To address this issue, there's a fix that is throwing all the indexes written inside Pipfile.lock into index and extra_indexes from the call of get_source_list.

Yes, this is what I am thinking get_source_list should be getting its sources from the lock file, not the Pipfile.

But in that case, all index and extra_indexes will be passed in pip_command, therefore we could not declare index for specific package anymore.

This is not quite accurate -- the resolver was patched for the specific indexes, but once packages resolve they are hashed.

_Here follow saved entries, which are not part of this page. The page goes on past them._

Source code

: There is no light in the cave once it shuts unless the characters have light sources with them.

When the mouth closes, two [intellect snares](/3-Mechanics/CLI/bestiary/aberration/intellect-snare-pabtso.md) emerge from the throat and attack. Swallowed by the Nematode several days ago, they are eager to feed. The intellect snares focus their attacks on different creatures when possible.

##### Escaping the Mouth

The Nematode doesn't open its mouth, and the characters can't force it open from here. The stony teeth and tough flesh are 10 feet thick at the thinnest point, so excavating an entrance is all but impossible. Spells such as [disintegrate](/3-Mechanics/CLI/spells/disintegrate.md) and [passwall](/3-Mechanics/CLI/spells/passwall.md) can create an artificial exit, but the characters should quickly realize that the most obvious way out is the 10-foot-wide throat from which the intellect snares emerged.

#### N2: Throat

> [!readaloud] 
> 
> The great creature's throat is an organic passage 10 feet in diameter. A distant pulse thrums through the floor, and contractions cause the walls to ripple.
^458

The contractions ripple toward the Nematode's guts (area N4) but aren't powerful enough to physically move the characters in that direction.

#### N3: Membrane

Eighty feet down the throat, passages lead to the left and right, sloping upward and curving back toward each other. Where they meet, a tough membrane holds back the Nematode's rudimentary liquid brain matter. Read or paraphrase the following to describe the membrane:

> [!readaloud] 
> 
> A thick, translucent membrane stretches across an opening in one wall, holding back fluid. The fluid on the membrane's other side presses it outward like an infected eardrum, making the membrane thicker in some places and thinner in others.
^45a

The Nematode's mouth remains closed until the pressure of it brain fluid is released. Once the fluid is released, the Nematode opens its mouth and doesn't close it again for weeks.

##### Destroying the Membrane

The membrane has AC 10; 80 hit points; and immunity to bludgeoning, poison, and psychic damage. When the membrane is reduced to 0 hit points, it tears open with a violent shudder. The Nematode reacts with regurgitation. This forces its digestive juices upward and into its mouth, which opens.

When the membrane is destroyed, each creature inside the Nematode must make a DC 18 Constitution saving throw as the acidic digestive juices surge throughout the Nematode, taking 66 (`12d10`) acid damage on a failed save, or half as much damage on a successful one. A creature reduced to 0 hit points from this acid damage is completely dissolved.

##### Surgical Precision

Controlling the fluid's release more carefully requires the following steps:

This could lead to an issue like: "I want to install A from index X, but A is installed from index Y. I don't want that because A from Y is broken."

Because the normal index specified packages are hashed, the install phase is less sensitive -- If you are installing package A with hash Z then it has to be the same package whether you get it from X or Y -- that is how it works today with batch install as long as you have your Pipfile in the project with all of its sources, so changing where we get the sources from shouldn't matter.

In fact the default behavior is to search all sources. For regular pip_install we check if not search_all_sources and requirement.index in source_names: and restrict to just that index, but we cannot do this for batch install because its more than one item in the batch. If there is a real use case for it, we may have to add additional batches per index if the setting if not search_all_sources but I think that could be addressed outside of an effort to make sure that get_source_list is built from Pipfile.lock.

[aawilson]

@aawilson Just to clarify -- does it work to install if you include the Pipfile as well?

Yeah, it's up there but to confirm explicitly, adding Pipfile to the COPY does cause sync to succeed.

[matteius]

@aawilson Would you be able to help verify the fix of the Pipfile.lock sources being preferred for the install phase? https://github.com/pypa/pipenv/pull/5380

[aawilson]

Yeah I'll give it a whirl today

[aawilson]

Confirmed success, thanks very much everyone who chipped in. (for posterity, confirmation was done by rolling back my fix above (adding Pipfile to the COPY in my Dockerfile), then installing pipenv with RUN pip install --upgrade git+https://github.com/pypa/pipenv.git@432ced65aaaa19f02d5cae4cf4c341983281c3c4#egg=pipenv, the ref at the end of that PR there. The container built successfully and correctly installed our internal packages from our internal PyPI).

[matteius]

Awesome, thanks for checking @aawilson -- I cut a new version last night to pypi which included this fix.